Prompt: Retype the following records exactly and exclude the pictures.

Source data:
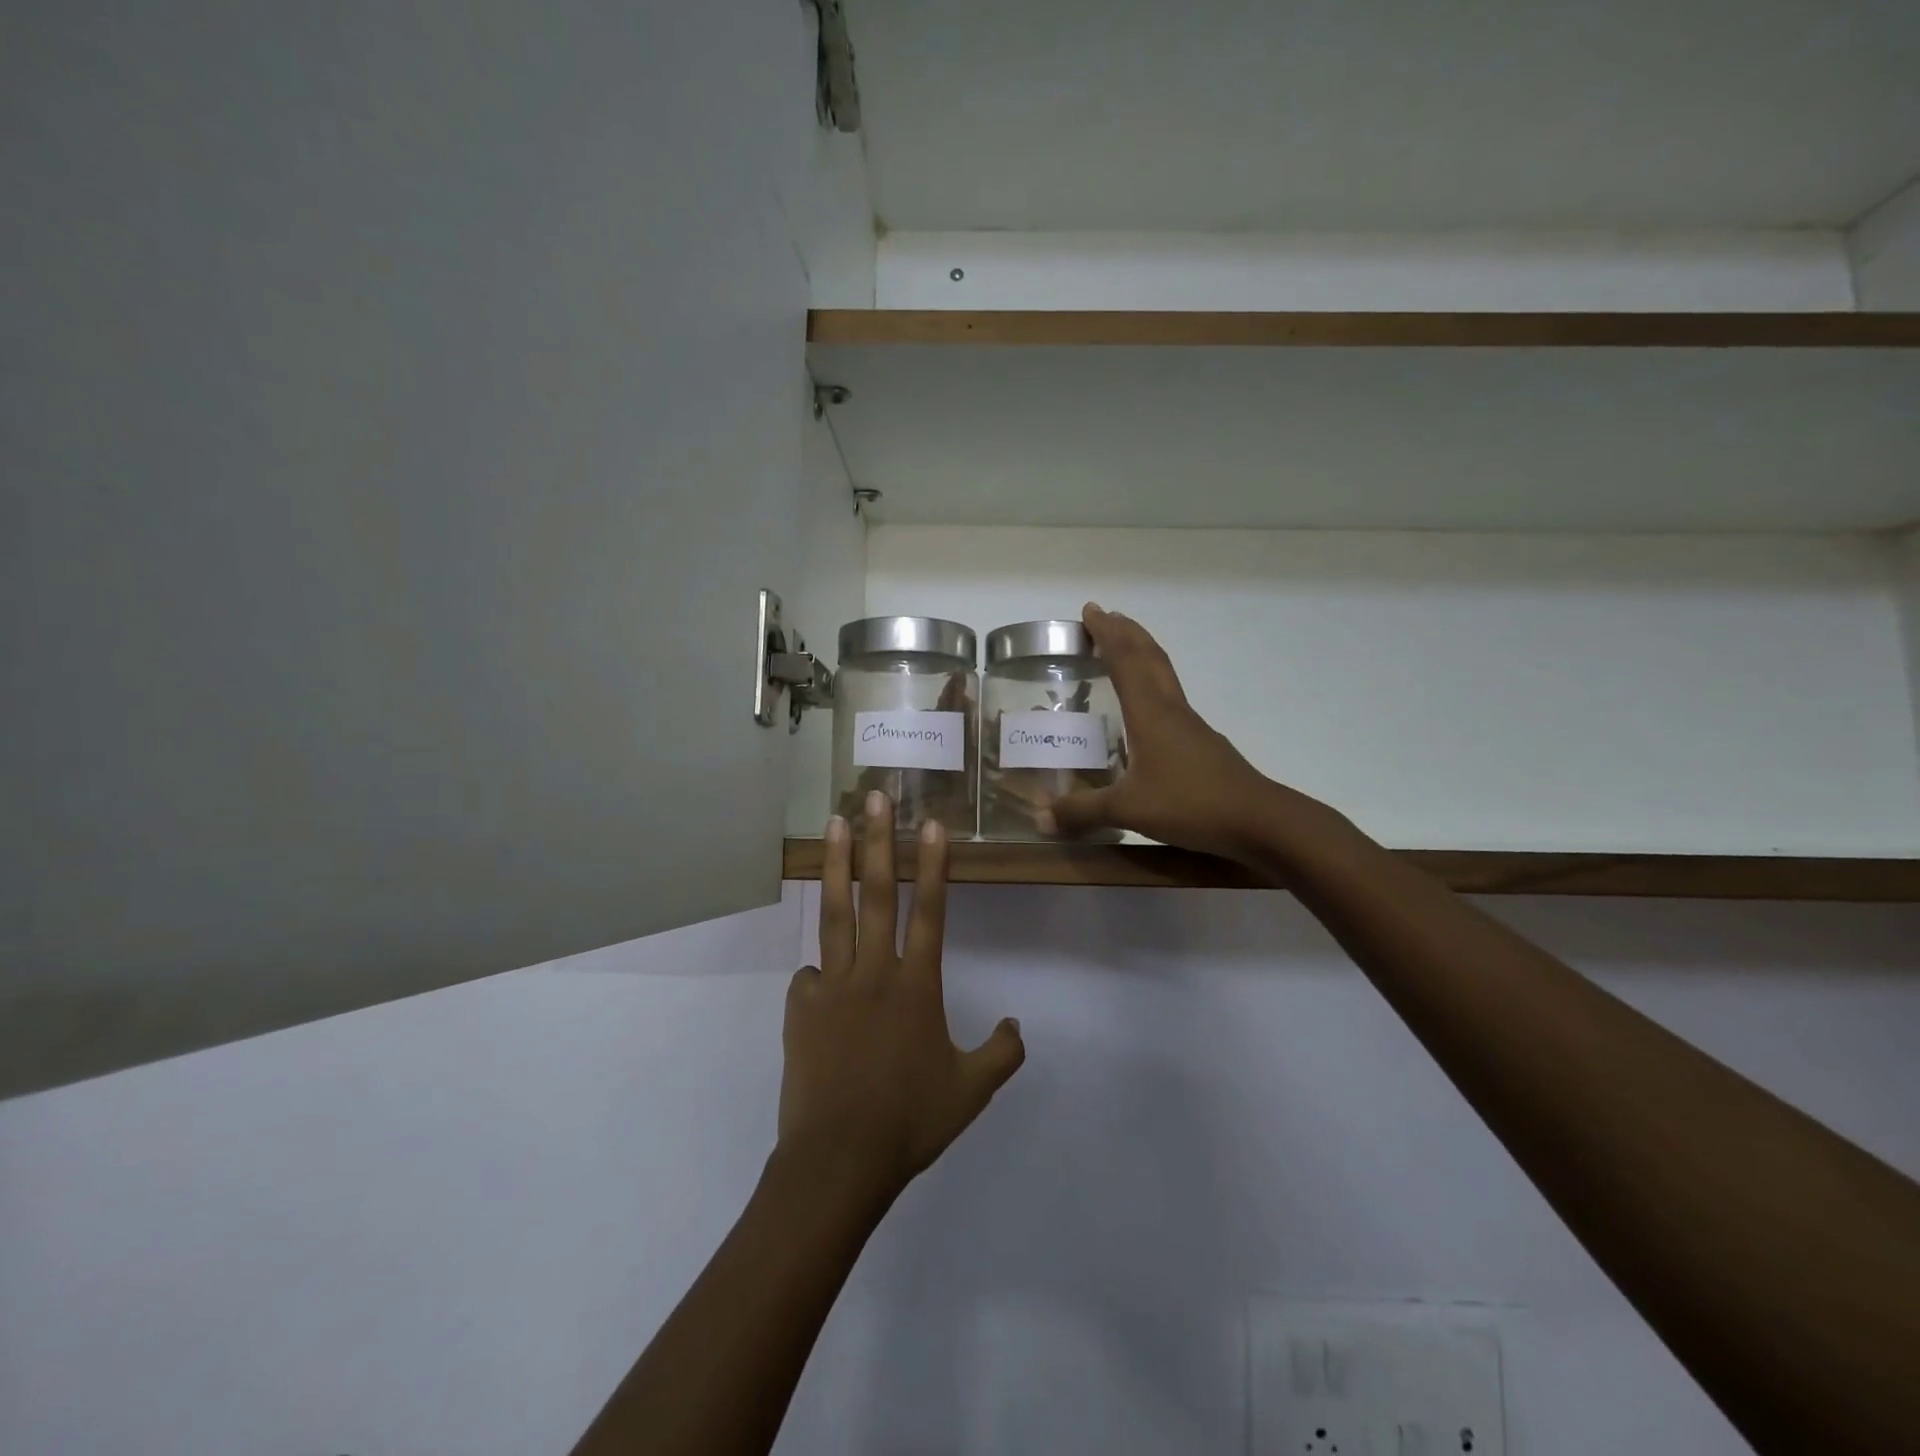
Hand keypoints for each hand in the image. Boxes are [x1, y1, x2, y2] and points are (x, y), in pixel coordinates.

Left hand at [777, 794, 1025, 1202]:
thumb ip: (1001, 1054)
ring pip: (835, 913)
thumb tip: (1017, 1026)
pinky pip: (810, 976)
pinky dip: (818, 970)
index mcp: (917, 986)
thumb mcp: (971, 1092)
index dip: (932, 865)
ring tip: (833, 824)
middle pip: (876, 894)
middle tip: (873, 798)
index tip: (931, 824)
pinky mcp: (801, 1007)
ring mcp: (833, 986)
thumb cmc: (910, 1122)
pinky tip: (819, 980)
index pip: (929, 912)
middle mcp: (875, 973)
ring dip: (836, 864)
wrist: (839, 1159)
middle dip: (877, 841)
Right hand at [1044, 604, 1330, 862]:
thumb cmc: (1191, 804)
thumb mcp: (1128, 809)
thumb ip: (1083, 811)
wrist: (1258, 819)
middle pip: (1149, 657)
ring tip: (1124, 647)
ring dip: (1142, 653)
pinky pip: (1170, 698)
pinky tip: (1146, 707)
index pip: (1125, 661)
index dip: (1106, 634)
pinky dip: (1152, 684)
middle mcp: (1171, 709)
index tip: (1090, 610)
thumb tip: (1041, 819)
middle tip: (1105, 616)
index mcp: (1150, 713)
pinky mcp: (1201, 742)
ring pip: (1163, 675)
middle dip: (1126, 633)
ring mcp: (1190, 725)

Exercise answer:
Hand keypoints for each hand in the image. Boxes are [x1, y1, x2, y2] and points are (x, y), in pixel coordinates.

Left hand at [777, 794, 1025, 1202]:
thumb ip: (1001, 1054)
ring pip: (835, 913)
thumb tip: (1017, 1026)
pinky pip: (810, 976)
pinky dip: (818, 970)
index mcp: (917, 986)
thumb mcp: (971, 1092)
index dip: (932, 865)
ring tip: (833, 824)
middle pip: (876, 894)
middle tip: (873, 798)
index tip: (931, 824)
pinky mcp: (801, 1007)
ring mcp: (833, 986)
thumb cmc: (910, 1122)
pinky tip: (819, 980)
index pip: (929, 912)
middle mcp: (875, 973)
ring dip: (836, 864)
wrist: (839, 1159)
middle dip: (877, 841)
Right hand at [1044, 604, 1330, 862]:
thumb cmc: (1191, 804)
thumb mcp: (1128, 809)
thumb ip: (1083, 811)
wrist: (1258, 819)
middle pip: (1149, 657)
ring tip: (1124, 647)
ring dip: (1142, 653)
pinky pip: (1170, 698)
pinky tip: (1146, 707)
index pip: (1125, 661)
index dip: (1106, 634)
pinky dip: (1152, 684)
middle mcp: (1171, 709)
index tip: (1090, 610)
thumb tip: (1041, 819)
middle tip: (1105, 616)
index mcp: (1150, 713)
pinky mcp: (1201, 742)
ring pip: (1163, 675)
middle dip: (1126, 633)
ring mcp: (1190, 725)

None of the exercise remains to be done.